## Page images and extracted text
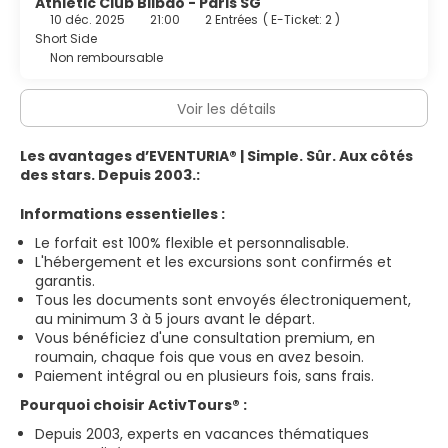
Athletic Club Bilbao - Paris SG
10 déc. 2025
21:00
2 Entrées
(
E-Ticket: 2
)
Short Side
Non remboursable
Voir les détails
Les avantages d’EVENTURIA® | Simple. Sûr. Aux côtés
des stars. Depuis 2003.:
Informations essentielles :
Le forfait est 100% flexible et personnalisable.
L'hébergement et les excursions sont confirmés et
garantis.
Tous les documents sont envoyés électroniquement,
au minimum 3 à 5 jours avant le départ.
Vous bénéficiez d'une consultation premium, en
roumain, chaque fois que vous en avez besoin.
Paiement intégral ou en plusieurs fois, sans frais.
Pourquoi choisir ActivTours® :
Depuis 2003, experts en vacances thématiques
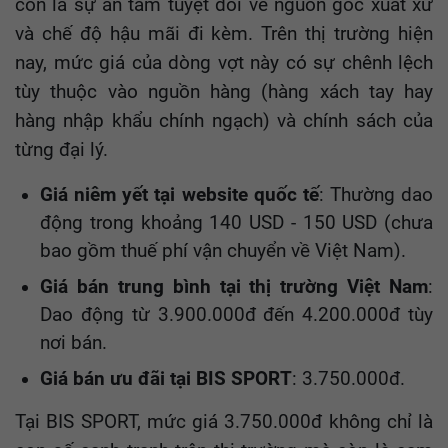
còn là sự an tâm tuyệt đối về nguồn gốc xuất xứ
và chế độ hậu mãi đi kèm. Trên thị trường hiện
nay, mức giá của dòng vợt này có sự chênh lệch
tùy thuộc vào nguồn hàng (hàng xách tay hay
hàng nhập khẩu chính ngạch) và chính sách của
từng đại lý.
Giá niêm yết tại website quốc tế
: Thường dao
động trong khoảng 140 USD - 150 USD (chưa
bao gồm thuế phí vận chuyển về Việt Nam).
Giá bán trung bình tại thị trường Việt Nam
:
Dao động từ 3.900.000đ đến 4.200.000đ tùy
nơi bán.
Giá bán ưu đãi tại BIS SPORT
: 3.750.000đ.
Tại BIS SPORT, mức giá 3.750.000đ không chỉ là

...

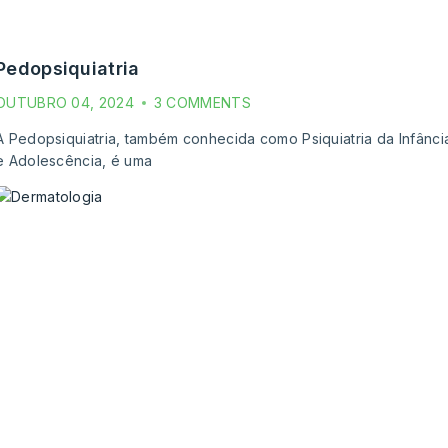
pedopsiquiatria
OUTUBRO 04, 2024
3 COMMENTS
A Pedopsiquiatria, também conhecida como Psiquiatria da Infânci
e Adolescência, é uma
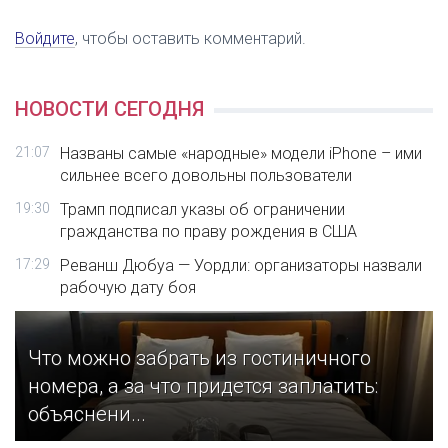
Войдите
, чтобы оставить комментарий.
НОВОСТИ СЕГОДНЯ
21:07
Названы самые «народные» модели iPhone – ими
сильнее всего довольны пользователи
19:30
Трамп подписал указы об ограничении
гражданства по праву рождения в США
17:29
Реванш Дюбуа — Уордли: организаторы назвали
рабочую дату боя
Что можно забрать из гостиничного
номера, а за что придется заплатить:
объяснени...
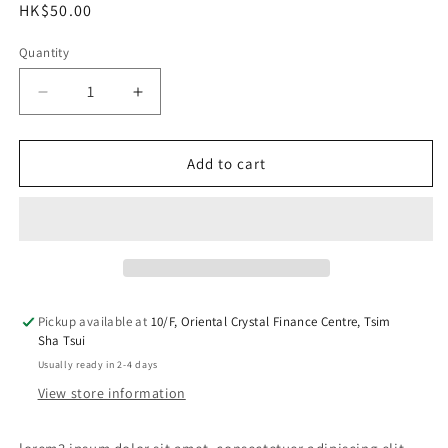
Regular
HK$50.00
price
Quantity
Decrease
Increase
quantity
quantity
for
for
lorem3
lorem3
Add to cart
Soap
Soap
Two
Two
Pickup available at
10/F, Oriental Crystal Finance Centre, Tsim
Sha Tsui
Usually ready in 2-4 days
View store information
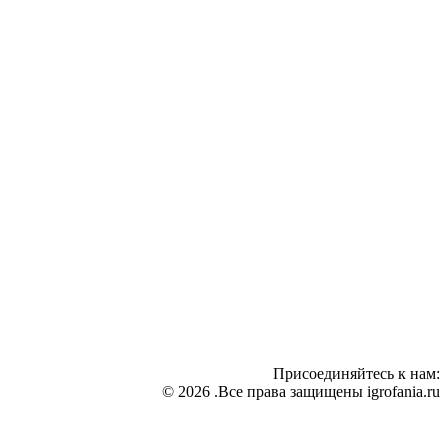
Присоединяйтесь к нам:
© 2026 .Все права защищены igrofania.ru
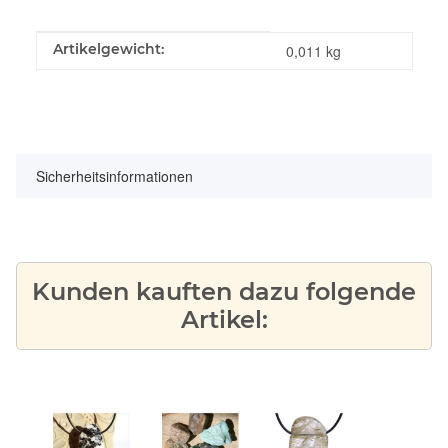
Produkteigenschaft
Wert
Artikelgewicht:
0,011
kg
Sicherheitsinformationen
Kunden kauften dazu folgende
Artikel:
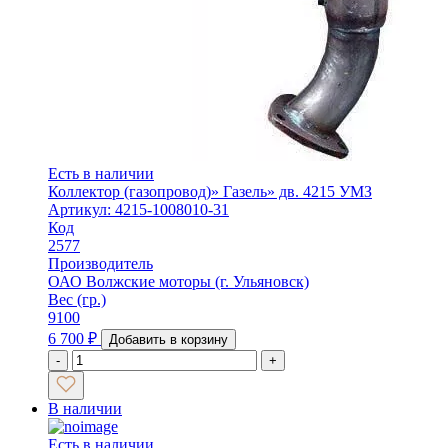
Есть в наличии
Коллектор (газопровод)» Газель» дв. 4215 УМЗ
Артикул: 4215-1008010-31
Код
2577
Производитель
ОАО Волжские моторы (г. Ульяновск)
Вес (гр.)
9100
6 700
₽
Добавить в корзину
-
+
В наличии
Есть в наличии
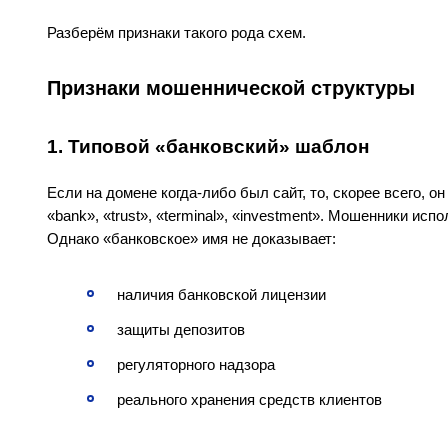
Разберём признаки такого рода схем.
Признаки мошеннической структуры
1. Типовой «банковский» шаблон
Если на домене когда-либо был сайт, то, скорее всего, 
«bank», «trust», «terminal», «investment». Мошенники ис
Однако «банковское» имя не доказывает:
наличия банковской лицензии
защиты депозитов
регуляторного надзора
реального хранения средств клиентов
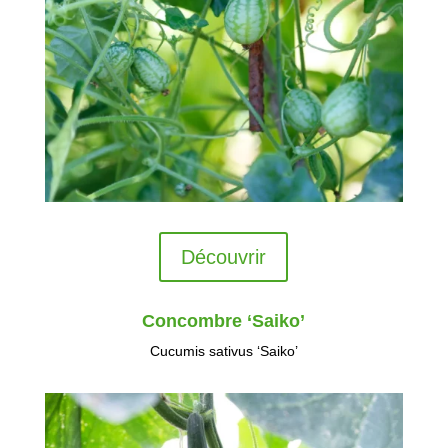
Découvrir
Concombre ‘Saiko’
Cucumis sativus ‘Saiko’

==

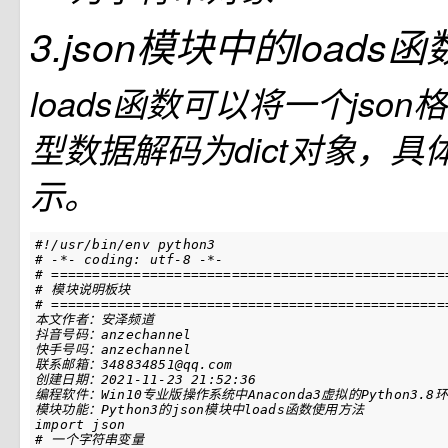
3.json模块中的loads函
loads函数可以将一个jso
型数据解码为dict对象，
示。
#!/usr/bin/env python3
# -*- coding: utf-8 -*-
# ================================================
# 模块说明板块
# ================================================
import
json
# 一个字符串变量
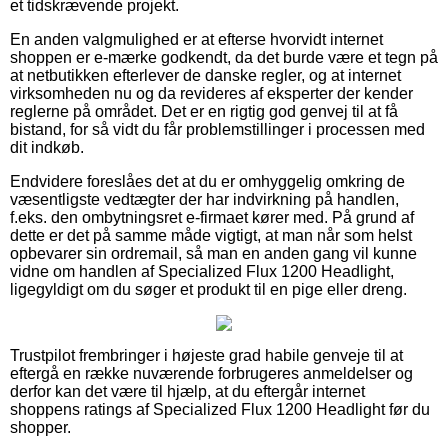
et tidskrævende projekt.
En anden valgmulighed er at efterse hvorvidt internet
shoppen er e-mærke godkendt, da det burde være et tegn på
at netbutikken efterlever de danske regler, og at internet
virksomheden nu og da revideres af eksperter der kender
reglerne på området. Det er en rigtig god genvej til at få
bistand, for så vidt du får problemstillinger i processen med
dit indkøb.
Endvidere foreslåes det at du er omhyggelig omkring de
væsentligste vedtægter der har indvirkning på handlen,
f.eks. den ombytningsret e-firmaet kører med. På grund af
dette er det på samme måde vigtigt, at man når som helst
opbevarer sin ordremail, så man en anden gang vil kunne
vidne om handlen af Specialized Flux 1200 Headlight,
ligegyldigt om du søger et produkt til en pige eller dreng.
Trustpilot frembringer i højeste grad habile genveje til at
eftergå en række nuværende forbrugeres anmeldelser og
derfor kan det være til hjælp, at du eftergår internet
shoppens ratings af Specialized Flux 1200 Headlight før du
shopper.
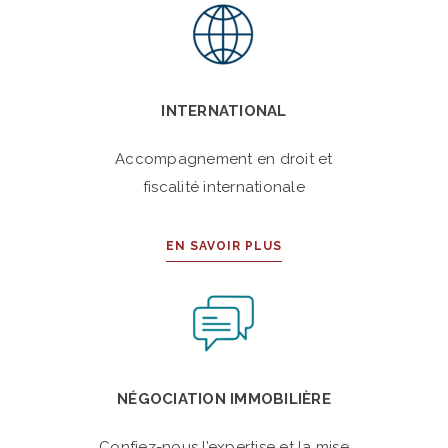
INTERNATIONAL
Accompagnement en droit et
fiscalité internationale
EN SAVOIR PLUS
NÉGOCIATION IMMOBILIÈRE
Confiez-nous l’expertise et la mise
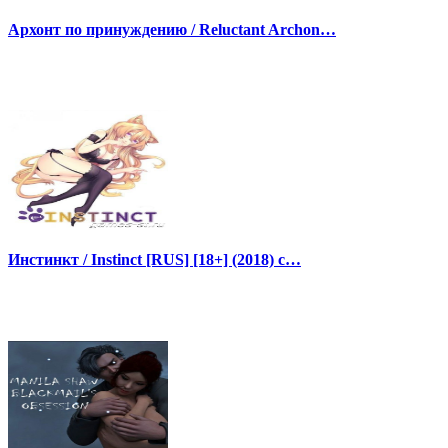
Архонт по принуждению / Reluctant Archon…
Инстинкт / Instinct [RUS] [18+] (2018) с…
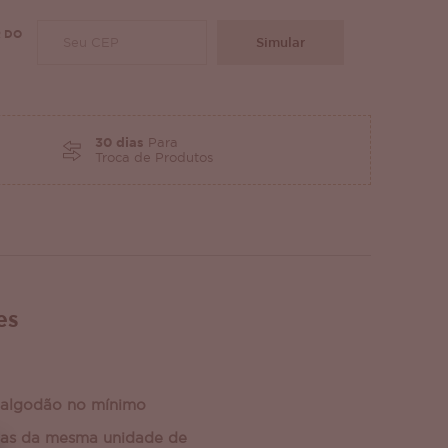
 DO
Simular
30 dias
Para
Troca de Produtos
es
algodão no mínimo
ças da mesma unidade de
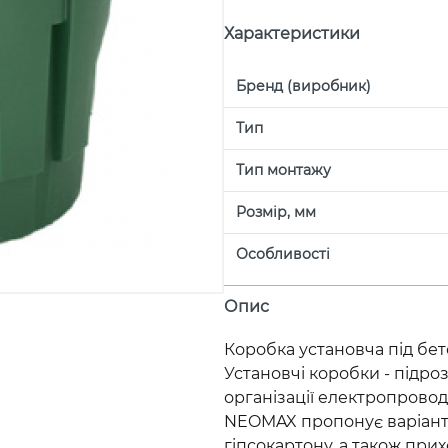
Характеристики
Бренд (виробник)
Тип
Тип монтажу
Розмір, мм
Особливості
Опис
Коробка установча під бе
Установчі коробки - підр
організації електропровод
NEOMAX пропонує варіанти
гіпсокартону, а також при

## Task instructions
Which lines of the entries contain the string "anden"? Show each of them in full, counting uppercase and lowercase as different.

## Written answer
En anden valgmulighed er at efterse hvorvidt internet
opbevarer sin ordremail, så man en anden gang vil kunne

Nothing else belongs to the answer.